Ayer, a la caída de la tarde, salí a pasear con Frost y me encontré que el
atardecer ya no es de paja y heno, sino silencioso y solitario. El perro iba de
verja en verja buscando a sus amigos y, mientras yo veía un candado en cada
puerta, él gemía por la usencia de sus colegas; no obstante levantaba la pata
dejando su huella por si volvían que supieran que había estado allí. Seguimos
buceando en las calles y solo el ruido de nuestras pisadas, chascando las hojas
muertas, nos acompañó. Un fino aire del norte se cruzó en nuestro camino
revolviendo mi pelo pintado del color de los limones, una huella más del sol
que vino para no quedarse, y que me hizo sentir aún más las ausencias. Mis
ojos, dos cielos entristecidos, se volvieron a mirar las casas vacías
convertidas en fantasmas de un verano. Frost movía las orejas, pendientes de
mis gestos, esos que son tan importantes para una mascota, siempre ligada a las
incertidumbres y alegrías de su amo, pero a pesar de la pena que me producía
esa soledad de abandono, el perro movía
su rabo de cerdito valiente, contento de compartir aquella aventura de desamparo
y desolación. Así seguimos gateando por toda la urbanización sintiendo a veces
el calor de la vida a través de alguna ventana encendida, pero sin abandonarnos
ese silencio tan sonoro que da la desaparición del hombre, las voces
alborotadas de los niños.
Ya era de noche cuando volvimos a casa, helados y encogidos por esa lluvia
que no se deja sentir si no es por la huella que deja en nuestros cuerpos.
Después de secarnos, miré por la ventana y allí estaba en el jardín la pérgola
para tardes perezosas tan solitaria y abandonada como yo misma me sentía. Me volví
par comenzar el ritual de las tardes de invierno, tardes lisas sin esquinas ni
dobleces: música, lectura, una copa de vino para acompañar a la penumbra,
mágica para la concentración y las letras, no sin antes haber guardado en el
cajón de los recuerdos la nostalgia del verano, esa morriña de la cual nos
cuesta desprendernos por versátil, multicolor y alegre.
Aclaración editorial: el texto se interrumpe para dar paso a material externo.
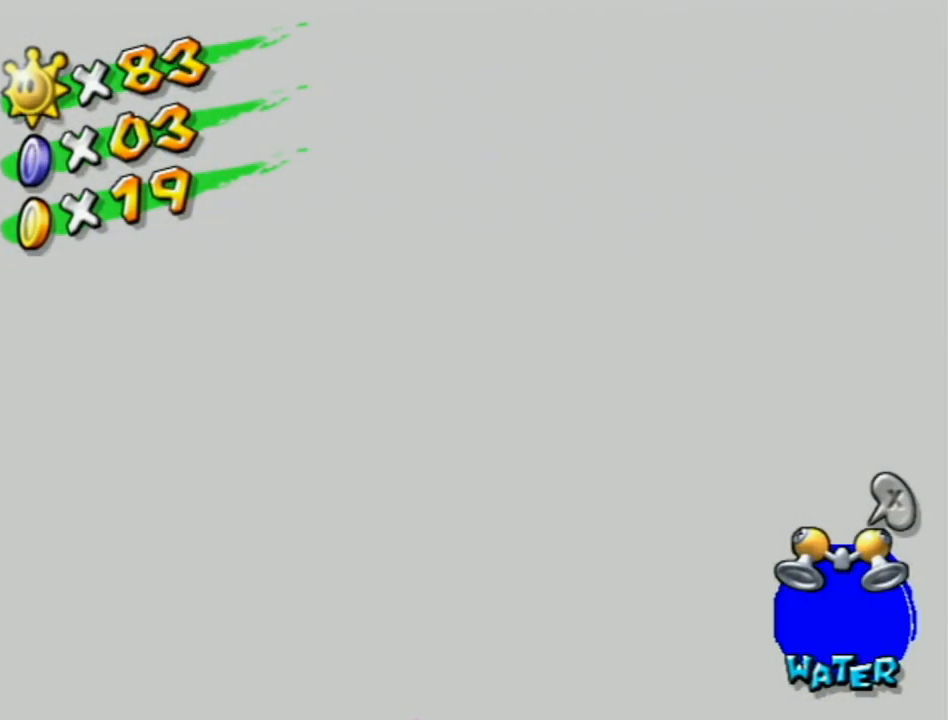
{"buttons": ["A"], "left_stick": "center", "right_stick": "center", "events": [[17, "A", "down"], [83, "A", "up"], [167, "A", "down"], [200, "A", "up"], [267, "A", "down"], [300, "A", "up"], [367, "A", "down"], [433, "A", "up"], [483, "A", "down"]]}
Me acomodé en el sofá con una manta suave de leve olor a limón, que
acaricia pero no aísla y, a continuación, Frost se acomodó a mi lado. Sí, ya
estábamos ambos preparados para recibir al otoño.
2 comentarios:
Un manera muy bella de dar la bienvenida al otoño.
Te envío un beso.
Muy bella la entrada. Se ha de estar atento a las emociones y a un paisaje verdaderamente espectacular para recibir a la nueva estación. Besos.